Sepanjang bergulirnya musim DPC 2018-2019 kita dikejutkan oleh tiga kasus rasisme yang dilakukan oleh pemain Dota 2.
Yang pertama adalah Andrei Gabriel “Skemberlu” Ong. Pemain berkebangsaan Filipina tersebut menulis “Gl chingchong” saat melawan wakil China, RNG di DreamLeague Minor Season 10.
Kasus kedua menimpa Carlo “Kuku” Palad setelah melakukan chat-all bernada rasisme yang membuat komunitas Dota 2 Tiongkok geram. Dan yang sedang hangat yaitu Sebastian“Ceb” Debs dengan permasalahan chat rasis yang tertuju kepada orang Rusia.
Dari ketiga kasus tersebut, 2 kasus yang paling menyita perhatian publik Dota 2, yaitu kasus yang menimpa Kuku dan Ceb di mana untuk Kuku, dirinya dilarang hadir oleh Valve di Chongqing Major 2019.
Untuk Ceb sendiri, dirinya masih diperbolehkan untuk hadir di EPICENTER Major 2019, namun OG menghukumnya berupa denda dan seluruh penghasilannya dari EPICENTER Major akan disumbangkan ke lembaga amal.
Disini kita melihat ada “ketidakadilan” Valve dalam menyelesaikan permasalahan rasisme yang dilakukan Kuku dan Ceb. Ada beberapa hipotesis yang ditemukan oleh penulis yang bisa menjawab, mengapa penyelesaian kasus Kuku dan Ceb berbeda dan terkesan “pilih kasih”.
Hipotesis pertama adalah perbedaan tekanan dari komunitas, di mana komunitas Dota 2 Tiongkok lebih merespon dengan ganas daripada komunitas Dota 2 Rusia.
Kita sendiri ketahui bahwa, banyak tim Dota 2 asal Tiongkok ikut mengecam aksi rasisme Kuku seperti PSG.LGD, Vici Gaming dan Team Aster.
Sedangkan untuk kasus Ceb, hanya seorang Alexei “Solo” Berezin yang dengan keras bersuara mengenai permasalahan rasis yang dilakukan oleh Ceb.

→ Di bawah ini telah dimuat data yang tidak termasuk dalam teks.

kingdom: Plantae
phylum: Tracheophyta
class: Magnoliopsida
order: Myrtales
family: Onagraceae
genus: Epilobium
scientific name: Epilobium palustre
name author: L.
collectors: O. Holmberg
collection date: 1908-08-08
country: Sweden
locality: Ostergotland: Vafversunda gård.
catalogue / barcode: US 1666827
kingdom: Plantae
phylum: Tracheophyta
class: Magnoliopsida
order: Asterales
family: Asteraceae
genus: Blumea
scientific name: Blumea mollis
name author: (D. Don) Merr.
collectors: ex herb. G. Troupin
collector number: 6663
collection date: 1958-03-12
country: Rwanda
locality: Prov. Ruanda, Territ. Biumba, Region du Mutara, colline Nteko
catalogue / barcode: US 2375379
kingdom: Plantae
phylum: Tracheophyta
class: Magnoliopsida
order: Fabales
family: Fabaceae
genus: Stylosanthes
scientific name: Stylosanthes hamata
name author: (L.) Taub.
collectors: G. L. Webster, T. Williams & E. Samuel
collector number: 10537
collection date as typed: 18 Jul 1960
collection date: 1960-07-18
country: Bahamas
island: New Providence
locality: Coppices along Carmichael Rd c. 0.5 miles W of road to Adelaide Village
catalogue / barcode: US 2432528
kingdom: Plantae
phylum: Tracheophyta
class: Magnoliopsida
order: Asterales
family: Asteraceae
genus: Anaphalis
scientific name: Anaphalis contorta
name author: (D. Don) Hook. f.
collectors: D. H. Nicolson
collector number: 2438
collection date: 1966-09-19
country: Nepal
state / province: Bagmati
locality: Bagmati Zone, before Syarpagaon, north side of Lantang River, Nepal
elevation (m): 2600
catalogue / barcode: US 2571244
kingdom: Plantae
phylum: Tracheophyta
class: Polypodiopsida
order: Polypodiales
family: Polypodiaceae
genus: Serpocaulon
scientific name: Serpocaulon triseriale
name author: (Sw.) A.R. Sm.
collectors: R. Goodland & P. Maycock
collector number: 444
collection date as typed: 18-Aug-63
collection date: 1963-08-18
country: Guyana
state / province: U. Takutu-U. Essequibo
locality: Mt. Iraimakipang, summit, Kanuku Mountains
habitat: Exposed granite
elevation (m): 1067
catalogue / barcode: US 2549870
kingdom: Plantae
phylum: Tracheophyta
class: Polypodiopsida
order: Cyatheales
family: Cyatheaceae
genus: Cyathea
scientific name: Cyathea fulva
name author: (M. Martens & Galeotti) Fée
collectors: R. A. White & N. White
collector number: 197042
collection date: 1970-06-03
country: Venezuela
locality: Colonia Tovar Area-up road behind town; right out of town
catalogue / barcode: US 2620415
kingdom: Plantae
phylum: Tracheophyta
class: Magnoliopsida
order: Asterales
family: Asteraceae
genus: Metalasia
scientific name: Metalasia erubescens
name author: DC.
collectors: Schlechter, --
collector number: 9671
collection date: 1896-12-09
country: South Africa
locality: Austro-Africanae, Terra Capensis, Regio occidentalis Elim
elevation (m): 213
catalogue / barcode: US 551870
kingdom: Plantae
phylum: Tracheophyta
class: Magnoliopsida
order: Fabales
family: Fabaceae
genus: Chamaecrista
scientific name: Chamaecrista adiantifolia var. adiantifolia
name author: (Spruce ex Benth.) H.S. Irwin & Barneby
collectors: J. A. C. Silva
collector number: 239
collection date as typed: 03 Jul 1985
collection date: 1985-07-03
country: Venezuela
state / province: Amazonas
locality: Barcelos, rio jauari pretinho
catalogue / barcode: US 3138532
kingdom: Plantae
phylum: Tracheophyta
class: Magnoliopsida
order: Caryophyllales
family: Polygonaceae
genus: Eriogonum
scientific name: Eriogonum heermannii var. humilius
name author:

Sehingga akibat dari tidak terlalu banyaknya tekanan yang dilakukan komunitas Dota 2 Rusia, menjadikan Valve tidak menghukum Ceb layaknya hukuman kepada Kuku, padahal Kuku lebih banyak mendapatkan dukungan dari para talent Dota 2.
Hipotesis kedua adalah perbedaan sikap pemerintah (Tiongkok dan Rusia) dalam kasus rasisme ini.
Pemerintah Tiongkok sangat ketat dengan keputusan atau masalah setiap individunya. Tidak hanya Kuku, Justin Bieber dan Katy Perry juga dilarang ke negeri tirai bambu tersebut.
Sedangkan pemerintah Rusia, cenderung pasif sehingga Valve dalam memutuskan permasalahan kedua kasus tersebut berbeda karena Valve tidak mendapat tekanan dari pemerintah Rusia.
Hipotesis ketiga yang menyebabkan Valve tidak memberikan hukuman yang sama kepada Ceb adalah karena status Ceb sebagai juara TI sedangkan Kuku tidak.
Jika Ceb dilarang tampil di EPICENTER Major 2019, maka hype akan turnamen major tersebut akan berkurang dan tentunya bisa saja “uang yang mengalir” ke Valve akan berkurang akibat tidak hadirnya salah satu pemain juara TI yang dihukum tidak boleh hadir.
Selain itu, OG juga saat ini sedang ditunggu kebangkitannya sehingga, momen tersebut sangat cocok untuk membuat Valve tidak memberikan hukuman yang sama dengan Kuku.
Berikut 3 hipotesis yang bisa saja menjadi alasan mengapa Valve “pilih kasih” dalam menyelesaikan kasus rasisme Kuku dan Ceb. Perlu diingat bahwa ketiga hipotesis ini belum tentu benar, karena hanya berdasarkan analisis dari serangkaian fakta yang ditemukan.